> **WHAT YOU ARE ASKED TO DO**: List each line in the data below that contains the word "least".

> **STUDY MATERIAL**:
▬▬▬▬▬▬▬▬▬▬

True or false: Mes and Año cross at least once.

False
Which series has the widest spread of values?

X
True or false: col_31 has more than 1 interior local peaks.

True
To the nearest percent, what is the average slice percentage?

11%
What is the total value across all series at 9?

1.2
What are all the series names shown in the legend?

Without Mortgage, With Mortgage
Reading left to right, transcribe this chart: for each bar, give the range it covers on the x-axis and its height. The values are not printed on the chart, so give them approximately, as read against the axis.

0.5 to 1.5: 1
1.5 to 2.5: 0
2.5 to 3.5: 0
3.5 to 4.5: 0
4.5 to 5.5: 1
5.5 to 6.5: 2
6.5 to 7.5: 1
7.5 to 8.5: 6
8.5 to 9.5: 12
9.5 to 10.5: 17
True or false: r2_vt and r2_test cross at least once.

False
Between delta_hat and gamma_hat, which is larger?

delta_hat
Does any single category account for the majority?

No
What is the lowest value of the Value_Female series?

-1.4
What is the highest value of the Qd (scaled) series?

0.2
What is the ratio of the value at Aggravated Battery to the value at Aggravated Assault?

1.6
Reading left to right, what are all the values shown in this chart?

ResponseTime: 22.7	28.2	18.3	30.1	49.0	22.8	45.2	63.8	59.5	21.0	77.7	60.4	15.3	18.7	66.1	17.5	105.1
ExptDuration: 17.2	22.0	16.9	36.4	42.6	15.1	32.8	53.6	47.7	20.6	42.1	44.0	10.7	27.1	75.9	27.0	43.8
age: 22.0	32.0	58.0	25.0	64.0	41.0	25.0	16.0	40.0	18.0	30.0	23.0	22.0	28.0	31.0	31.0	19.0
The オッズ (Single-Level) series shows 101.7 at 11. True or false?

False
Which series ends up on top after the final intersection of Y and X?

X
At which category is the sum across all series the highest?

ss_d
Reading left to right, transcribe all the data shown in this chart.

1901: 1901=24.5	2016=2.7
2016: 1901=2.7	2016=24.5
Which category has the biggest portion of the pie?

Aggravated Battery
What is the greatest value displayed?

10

▬▬▬▬▬▬▬▬▬▬

> **ANSWER SPACE**:
True or false: Mes and Año cross at least once.
True or false: r2_vt and r2_test cross at least once.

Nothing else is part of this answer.